Sara’s originally from Denmark and sings in Danish quite often.

Her fellow musicians are: Chris Coull (trumpet and flugelhorn), Jason Henson (guitar) and Nigel Thomas (double-bass). All enjoy obligatory solos, but as you’d expect with these instruments the emphasis is on cool jazz, with something later in the vocals

They first played: Angel Eyes (Matt Dennis) as a way into their harmonic word both floaty in atmosphere and suddenly snapping to for some solos of piercing virtuosity. This s real cool jazz, with vocals, the original keyboard part has a touch of Thelonius Monk’s Round Midnight to it.

Next up and up-tempo too, was the brief Stomping at the Savoy (Edgar Sampson, from Duke Ellington’s band) with emphasis on Coull and Thomas, and a sense of  the 1930s, not too far removed from the tones of Tea for Two. Or Billy Mayerl.

Whisper Not (Benny Golson) was originally written for the eponymous quintet, and this owns a more relaxed sonority but not virtuosity. Still it’s a big piece, with several solos, and certainly th standout instrumental number.

I’m Glad There is You (Jimmy Dorsey, Paul Madeira) is a languorous swung number often on guitar, with a memorable five-note theme repeated and varied to a brief spun coda.

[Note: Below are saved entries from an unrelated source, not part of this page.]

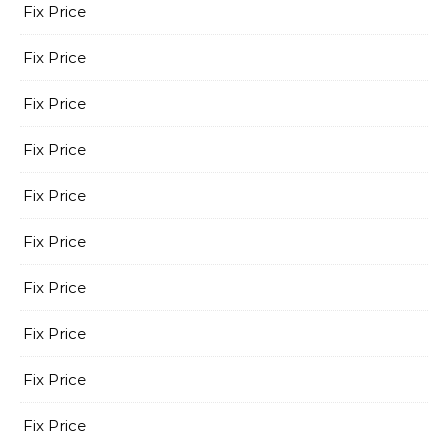
Fix Price
Fix Price
Fix Price
Fix Price
Fix Price
Fix Price
Fix Price
Fix Price
Fix Price
Fix Price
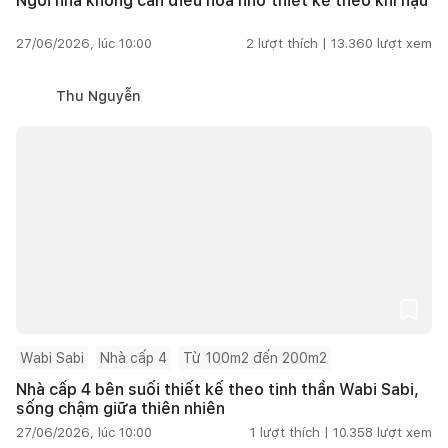
Ngôi nhà không cần điều hòa nhờ thiết kế theo khí hậu
27/06/2026, lúc 10:00
2
lượt thích |
13.360
lượt xem
Thu Nguyễn
Wabi Sabi
Nhà cấp 4
Từ 100m2 đến 200m2
Nhà cấp 4 bên suối thiết kế theo tinh thần Wabi Sabi,
sống chậm giữa thiên nhiên
27/06/2026, lúc 10:00
1
lượt thích |
10.358
lượt xem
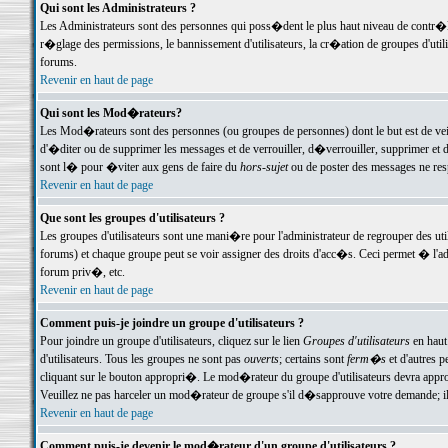
Qui sont les Administrateurs ?
Les Administrateurs sont des personnes qui poss�dent le plus haut niveau de contr�le 
r�glage des permissions, le bannissement d'utilisateurs, la cr�ation de groupes d'uti
forums.
Revenir en haut de page
Qui sont les Mod�rateurs?
Les Mod�rateurs sont des personnes (ou groupes de personnes) dont le but est de veil
d'�diter ou de supprimer les messages et de verrouiller, d�verrouiller, supprimer 
sont l� pour �viter aux gens de faire du
hors-sujet
ou de poster des messages ne res
Revenir en haut de page
Que sont les groupes d'utilisateurs ?
Les groupes d'utilisateurs sont une mani�re pour l'administrateur de regrouper des util
forums) et chaque groupe peut se voir assigner des droits d'acc�s. Ceci permet � 
forum priv�, etc.
Revenir en haut de page
Comment puis-je joindre un groupe d'utilisateurs ?
Pour joindre un groupe d'utilisateurs, cliquez sur le lien
Groupes d'utilisateurs
en haut
d'utilisateurs. Tous les groupes ne sont pas
ouverts
; certains sont
ferm�s
et d'autres p
cliquant sur le bouton appropri�. Le mod�rateur du groupe d'utilisateurs devra appro
Veuillez ne pas harceler un mod�rateur de groupe s'il d�sapprouve votre demande; il 
Revenir en haut de page
Comment puis-je devenir le mod�rateur d'un groupe d'utilisateurs ?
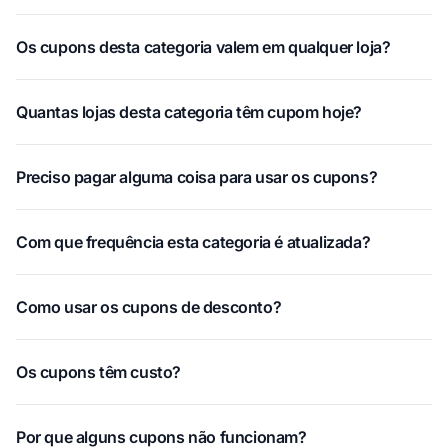
Os cupons desta categoria valem em qualquer loja?
Quantas lojas desta categoria têm cupom hoje?
Preciso pagar alguma coisa para usar os cupons?
Com que frequência esta categoria é atualizada?
Como usar os cupons de desconto?
Os cupons têm custo?
Por que alguns cupons não funcionam?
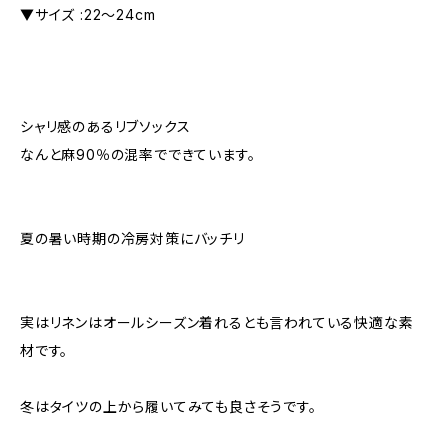
▼サイズ :22〜24cm
シャリ感のあるリブソックス
なんと麻90％の混率でできています。
夏の暑い時期の冷房対策にバッチリ
実はリネンはオールシーズン着れるとも言われている快適な素
材です。
冬はタイツの上から履いてみても良さそうです。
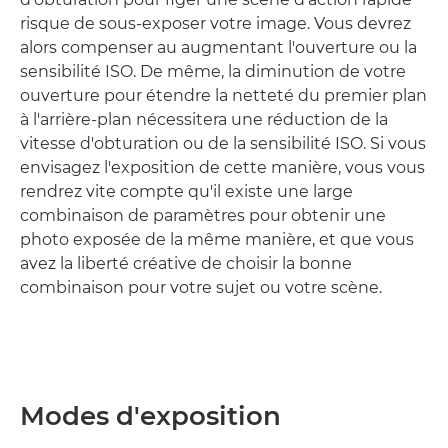
risque de sous-exposer votre image. Vous devrez
alors compenser au augmentant l'ouverture ou la
sensibilité ISO. De même, la diminution de votre
ouverture pour étendre la netteté du premier plan
à l'arrière-plan nécessitera une réduction de la
vitesse d'obturation ou de la sensibilité ISO. Si vous
envisagez l'exposition de cette manière, vous vous
rendrez vite compte qu'il existe une large
combinaison de paramètres pour obtenir une
photo exposée de la même manière, et que vous
avez la liberté créative de choisir la bonne
combinaison pour votre sujet ou votre scène.
Modes d'exposition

Tea for Two (Vincent Youmans, Irving Caesar)  This was sung in the style of Anita O’Day from 1958, much more swung than the 1927 original, or indeed the Shostakovich orchestration. This is almost skat-singing – a strength of Sara Oschlag’s voice – brilliant, bubbling with a rapid-fire voice and a jazz accompaniment that makes it sound almost, but not quite, unrecognizable. It’s vivid and punchy at just under four minutes.

Social Call (Gigi Gryce) with Coull particularly, and Thomas prominent latterly is an attractive instrumental number from 1955 with each soloist taking it away for about six minutes.

Dindi (Antonio Carlos Jobim) is a far cooler and slower item, vocals drifting in and out as Oschlag literally enacts the clouds she invokes, ad evokes. It’s a bewitching rendition here, accompanied primarily on guitar by Jason Henson. Two minutes in there’s an up-tempo middle section that’s the heart of this happy, hazy brilliance of a song. There’s a generous instrumental solo three minutes into this five minutes song.

Doodlin’ (Horace Silver) is a 1954 piece around early cool, but inflected certainly by Bird. It’s one fo the most extended of the instrumental pieces, with a strong part for Coull, a kind of mini trumpet concerto almost, swung and given an early-ish 1950s treatment. Her of course it’s far cooler far more hip, and without the wild percussion of the original.

There was a lovely vocal encore I couldn’t quite identify. This is a sovereign group, with Sara Oschlag a wonderful vocalist at its core, recalling all the 1950s-60s vocalists – O’Day most of all – but far more than that, with her own floaty voice and bringing this quality to the whole ensemble. Superb.